---------- LESETEXT ----------

Sie können argumentieren, dass wir mehr im Haushalt sparen müssen, wir könnten nicht anders, aber zu behaupten, das, was wir machen, wäre unsozial, und Sie schlagen einen Tarifvertrag vor, in dem möglicherweise eine Null oder Null Komma soundso steht, weil Sie das so wollen, damit kommen Sie nicht durch. Sie sagen, alles, was wir sonst noch im öffentlichen Dienst machen wollen – und das ist verdammt viel, da haben Sie gut zugehört, was wir hier immer vortragen, angefangen von der kontinuierlichen Ausbildung über die Weiterbildung, das Gesundheitsmanagement, den Ausbau der Beteiligung, die Förderung von Vielfalt sozialer Balance im öffentlichen Dienst – sollten wir nicht nur verabreden, sondern in einen großen Vertrag schreiben. Herr Hinners, schauen Sie sich in der Tariflandschaft doch einmal um! Kennen Sie irgendeine Gewerkschaft, die Manteltarifverträge, Lohntarifverträge, andere betriebliche Abreden, alles in einen Vertrag geschrieben hätte? Mir ist das nicht bekannt. Ich halte das auch für groben Unsinn, das machen zu wollen. So etwas muss man auch flexibel handhaben können, man kann nicht immer nur eine große Runde machen, in der ein Vertragswerk zur Debatte steht. Diese Tradition macht auch Sinn, dass es unterschiedliche Vertragswerke gibt. Dass Sie jetzt anfangen und uns erzählen wollen, Sie wollten einen Tarifvertrag mit Angestellten und Beamten schließen, Donnerwetter, da ist die CDU dann in der Tat plötzlich auf dieser anderen Seite des Hauses, denn das ist so unrealistisch und Wolkenkuckucksheim, dass ich mich schon wundere, dass Sie als gestandener Gewerkschafter auf die Idee kommen. Wir haben die Möglichkeit eines gemeinsamen Vertragswerks mit der Beamten- und Angestelltenvertretung gegenwärtig nicht, das ist die Rechtslage, daran müssen wir uns halten. Wir machen aber – die

Finanzsenatorin führt es aus, wir unterstützen es politisch – mit den Vertretern der Belegschaft dort, wo es geht, Verträge, wo es angesagt ist, wo wir mit Personalvertretungen reden, Verabredungen und Vereinbarungen, die wir betrieblich schließen, so wie es sonst Betriebsräte machen, und sonst sprechen wir mit den Leuten, versuchen, einen Konsens zu bekommen, sie gemeinsam mitzunehmen. Wir haben eine große Aufgabe, und Sie können uns glauben, dass wir wissen, dass wir einen motivierten und gut organisierten öffentlichen Dienst brauchen und haben wollen. Was Sie uns vorschlagen, ist in sich schon so widersprüchlich. Und wenn hier jemand von Wahlkampf redet: Wissen Sie, wenn ich Wahlkampf machen wollte, Herr Hinners, dann würde ich sagen, hurra, und noch ein paar Euro mehr! Das mache ich aber nicht, weil ich Verantwortung trage! – Danke schön!

(Beifall beim Bündnis 90/Die Grünen und bei der SPD)

----------

Bitte schreib den Teil der Rede zum öffentlichen Dienst ab, der mit den Wörtern beginnt, die „Finanzsenatorin führt es“ enthalten, und mit „trage! – Danke schön!“ endet. Benenne darin „Finanzsenatorin“ in „Finanzministerin“ um. Die Zeilen darunter stammen aus einer anderen Quelle.

---------- EXTRAHIERTE EINTRÄGE ----------

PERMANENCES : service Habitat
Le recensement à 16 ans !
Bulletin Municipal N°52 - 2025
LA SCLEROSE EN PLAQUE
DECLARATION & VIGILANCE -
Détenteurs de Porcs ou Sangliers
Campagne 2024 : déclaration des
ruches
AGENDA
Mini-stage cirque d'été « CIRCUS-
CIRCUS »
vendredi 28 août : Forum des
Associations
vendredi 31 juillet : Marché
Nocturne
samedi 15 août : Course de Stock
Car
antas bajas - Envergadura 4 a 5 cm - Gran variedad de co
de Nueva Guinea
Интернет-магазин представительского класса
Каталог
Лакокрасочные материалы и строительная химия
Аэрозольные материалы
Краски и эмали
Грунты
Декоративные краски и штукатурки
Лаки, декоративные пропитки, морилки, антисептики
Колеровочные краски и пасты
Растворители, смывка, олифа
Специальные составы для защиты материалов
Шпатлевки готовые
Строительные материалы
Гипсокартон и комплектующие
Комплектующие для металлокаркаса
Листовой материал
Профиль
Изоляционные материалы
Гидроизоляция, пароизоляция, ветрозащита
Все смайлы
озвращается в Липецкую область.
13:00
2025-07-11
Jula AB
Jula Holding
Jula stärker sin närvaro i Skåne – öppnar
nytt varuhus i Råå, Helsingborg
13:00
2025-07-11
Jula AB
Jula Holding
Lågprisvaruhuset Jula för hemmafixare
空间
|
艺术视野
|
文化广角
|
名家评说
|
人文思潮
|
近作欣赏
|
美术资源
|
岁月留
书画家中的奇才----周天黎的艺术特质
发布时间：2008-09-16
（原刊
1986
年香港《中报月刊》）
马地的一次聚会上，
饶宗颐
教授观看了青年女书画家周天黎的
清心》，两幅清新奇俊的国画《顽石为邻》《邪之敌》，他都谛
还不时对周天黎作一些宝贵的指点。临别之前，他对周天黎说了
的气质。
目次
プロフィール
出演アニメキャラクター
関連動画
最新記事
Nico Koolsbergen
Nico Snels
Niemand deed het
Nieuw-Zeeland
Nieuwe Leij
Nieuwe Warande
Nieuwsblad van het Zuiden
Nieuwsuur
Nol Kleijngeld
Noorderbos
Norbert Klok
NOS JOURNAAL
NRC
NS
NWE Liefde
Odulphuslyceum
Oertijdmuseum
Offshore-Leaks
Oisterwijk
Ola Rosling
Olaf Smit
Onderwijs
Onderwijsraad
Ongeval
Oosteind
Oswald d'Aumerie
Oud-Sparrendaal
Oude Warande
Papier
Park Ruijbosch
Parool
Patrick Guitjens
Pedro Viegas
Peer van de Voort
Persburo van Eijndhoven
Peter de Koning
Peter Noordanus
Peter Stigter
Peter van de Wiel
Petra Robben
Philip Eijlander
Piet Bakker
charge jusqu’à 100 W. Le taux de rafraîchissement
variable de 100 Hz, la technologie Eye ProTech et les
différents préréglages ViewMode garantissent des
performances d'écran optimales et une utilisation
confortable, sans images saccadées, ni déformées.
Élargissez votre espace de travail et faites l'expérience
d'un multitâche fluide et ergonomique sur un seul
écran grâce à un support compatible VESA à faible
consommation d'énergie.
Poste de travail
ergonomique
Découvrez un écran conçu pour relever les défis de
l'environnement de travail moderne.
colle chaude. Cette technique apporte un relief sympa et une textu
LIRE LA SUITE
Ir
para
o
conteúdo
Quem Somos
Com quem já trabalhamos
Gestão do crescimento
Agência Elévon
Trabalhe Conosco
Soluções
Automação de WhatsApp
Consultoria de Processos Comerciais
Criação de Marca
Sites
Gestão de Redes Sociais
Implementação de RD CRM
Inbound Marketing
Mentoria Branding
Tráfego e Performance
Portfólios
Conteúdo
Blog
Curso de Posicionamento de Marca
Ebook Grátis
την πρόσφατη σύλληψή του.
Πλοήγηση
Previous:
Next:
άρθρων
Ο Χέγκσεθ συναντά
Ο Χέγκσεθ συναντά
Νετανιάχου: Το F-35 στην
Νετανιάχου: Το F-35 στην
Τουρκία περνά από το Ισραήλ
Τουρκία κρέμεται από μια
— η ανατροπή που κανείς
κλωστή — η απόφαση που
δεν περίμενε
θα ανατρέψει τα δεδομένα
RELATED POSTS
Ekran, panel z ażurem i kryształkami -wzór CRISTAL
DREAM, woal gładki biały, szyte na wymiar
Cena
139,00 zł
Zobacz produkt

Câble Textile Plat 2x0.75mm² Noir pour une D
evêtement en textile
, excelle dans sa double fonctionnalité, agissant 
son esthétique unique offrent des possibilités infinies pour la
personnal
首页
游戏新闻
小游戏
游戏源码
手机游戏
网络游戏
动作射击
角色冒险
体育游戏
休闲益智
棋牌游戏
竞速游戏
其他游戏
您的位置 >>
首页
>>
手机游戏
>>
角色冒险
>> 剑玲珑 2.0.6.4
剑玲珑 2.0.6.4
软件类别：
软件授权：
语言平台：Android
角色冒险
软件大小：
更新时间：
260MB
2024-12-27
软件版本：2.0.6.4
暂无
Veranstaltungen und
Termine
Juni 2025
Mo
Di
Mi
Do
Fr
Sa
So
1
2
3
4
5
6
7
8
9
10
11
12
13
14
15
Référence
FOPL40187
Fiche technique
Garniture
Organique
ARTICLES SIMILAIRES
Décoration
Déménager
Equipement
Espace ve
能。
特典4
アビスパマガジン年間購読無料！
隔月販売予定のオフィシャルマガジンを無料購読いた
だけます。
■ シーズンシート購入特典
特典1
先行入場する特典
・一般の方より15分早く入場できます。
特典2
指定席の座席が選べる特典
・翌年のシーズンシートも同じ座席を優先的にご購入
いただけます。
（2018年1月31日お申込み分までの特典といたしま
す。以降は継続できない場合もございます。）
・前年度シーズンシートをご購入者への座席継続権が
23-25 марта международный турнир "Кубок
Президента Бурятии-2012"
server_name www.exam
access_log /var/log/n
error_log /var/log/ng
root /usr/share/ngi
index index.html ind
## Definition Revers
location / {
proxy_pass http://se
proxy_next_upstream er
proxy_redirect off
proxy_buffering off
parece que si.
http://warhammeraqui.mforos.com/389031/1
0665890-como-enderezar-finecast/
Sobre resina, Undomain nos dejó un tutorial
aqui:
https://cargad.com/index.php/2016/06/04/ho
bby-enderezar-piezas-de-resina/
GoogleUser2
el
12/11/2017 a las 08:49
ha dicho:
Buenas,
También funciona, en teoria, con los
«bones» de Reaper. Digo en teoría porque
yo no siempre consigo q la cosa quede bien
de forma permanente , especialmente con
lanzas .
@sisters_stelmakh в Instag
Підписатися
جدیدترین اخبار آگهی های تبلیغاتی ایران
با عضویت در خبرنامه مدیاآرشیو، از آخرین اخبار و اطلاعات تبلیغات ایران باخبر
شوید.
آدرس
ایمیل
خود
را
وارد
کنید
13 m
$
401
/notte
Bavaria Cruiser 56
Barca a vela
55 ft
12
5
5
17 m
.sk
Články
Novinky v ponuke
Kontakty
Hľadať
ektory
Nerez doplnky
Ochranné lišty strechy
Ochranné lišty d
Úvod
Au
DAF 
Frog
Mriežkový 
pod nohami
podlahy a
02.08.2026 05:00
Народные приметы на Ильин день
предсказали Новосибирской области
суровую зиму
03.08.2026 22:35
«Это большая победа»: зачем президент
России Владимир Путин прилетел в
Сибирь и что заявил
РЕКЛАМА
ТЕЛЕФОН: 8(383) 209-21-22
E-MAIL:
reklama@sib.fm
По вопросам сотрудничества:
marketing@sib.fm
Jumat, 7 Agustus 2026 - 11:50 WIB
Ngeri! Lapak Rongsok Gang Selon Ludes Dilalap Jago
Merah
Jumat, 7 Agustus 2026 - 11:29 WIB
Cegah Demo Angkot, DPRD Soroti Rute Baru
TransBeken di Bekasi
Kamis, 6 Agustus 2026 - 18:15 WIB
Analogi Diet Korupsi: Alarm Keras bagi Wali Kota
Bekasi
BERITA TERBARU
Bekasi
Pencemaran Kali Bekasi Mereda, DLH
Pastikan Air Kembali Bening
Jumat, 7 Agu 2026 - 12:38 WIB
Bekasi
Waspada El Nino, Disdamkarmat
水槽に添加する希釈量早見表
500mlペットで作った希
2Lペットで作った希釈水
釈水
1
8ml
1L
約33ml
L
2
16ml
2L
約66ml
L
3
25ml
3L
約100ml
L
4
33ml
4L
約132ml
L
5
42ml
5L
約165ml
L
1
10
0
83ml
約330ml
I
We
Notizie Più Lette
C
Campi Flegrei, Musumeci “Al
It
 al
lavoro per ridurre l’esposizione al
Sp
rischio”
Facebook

----------

-- LÖSUNG --
Finanzministerin führt es aus, wir unterstützen es politisch – mit den Vertretern der Belegschaft dort, wo es geht, Verträge, wo es angesagt ist, wo wir mit Personalvertretungen reden, Verabredungen und Vereinbarungen, die wir betrieblich schließen, so wie es sonst Betriebsräte machen, und sonst sprechen wir mit den Leuten, versuchen, einen Konsens zu bekommen, sie gemeinsam mitzunehmen. Wir haben eine große Aufgabe, und Sie können uns glauben, dass wir wissen, dass wir einen motivierten und gut organisierten öffentlichen Dienst brauchen und haben wollen. Was Sie uns vorschlagen, ist in sich schon so widersprüchlich. Und wenn hier jemand von Wahlkampf redet: Wissen Sie, wenn ich Wahlkampf machen wollte, Herr Hinners, dann würde ich sagen, hurra, und noch ein paar Euro mehr! Das mache ich aber nicht, weil ich Verantwortung trage! – Danke schön!